You may have read in the news recently about Richard Giese, the retired flautist who had worked for many years with the NZ Symphony Orchestra. He hadn't paid the extra $6 a day ($42 a week; $180 a month) that it cost to have someone checking on him daily in his retirement village home. He lived a reasonably active life for an 85-year-old - walking to the shops, playing his flute every day, going to the doctor on his own and so on - so I guess he thought he didn't need to pay any money for something that he wasn't concerned about.
Some time between February the 18th and March the 8th, he died of a heart attack. His lights remained on for a week, his mailbox wasn't cleared, and a neighbour realised she hadn't heard his flute for some days. And finally notified the retirement village staff.
His former wife was apparently the last person who spoke to him, and she said she was amazed that no one had checked on him, thinking that would be par for the course for a retirement village. In fact she rang the coroner when she heard that the date of death was undetermined.

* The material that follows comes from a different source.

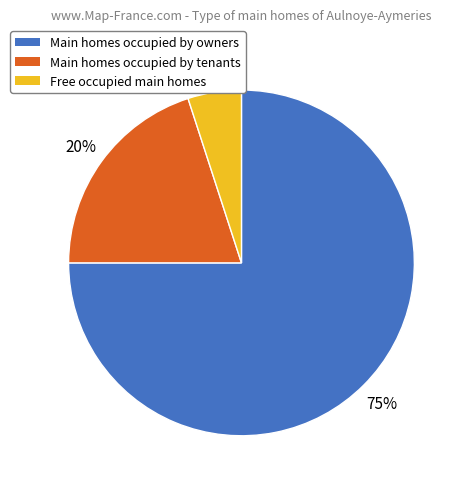

To the nearest percent, what is the average slice percentage?

33%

The Dominion Post reported that Susan Bowness, North Island regional manager for Ryman Healthcare, which runs Rita Angus and 22 other villages, said residents were able to request daily checks, for a fee of $6 a day. Mr Giese had never asked for such checks, and it appeared his death was sudden.
Ms Bowness said the company was not required to check on its independent residents. "It needs to be understood that they are truly independent – they only get the services they request."
They only get the services they request. When asked by the coroner what could be done to ensure residents' safety, Ms Bowness said, management needed to make sure residents understood that the service was available if they needed it. Um, is that ensuring the residents are safe?
Also available - for an additional fee in each case - are the following:
It seems as though being old in some retirement villages can be quite an expensive business, if each of these items cost an additional $6 or more a day.
Residents can ask for meals to be delivered.
Can eat at the dining room.
Can have medication to be brought to them.
Can have someone check on them.
Can have an evening telephone check.
Can have healthcare services provided by the village rather than by their own doctors.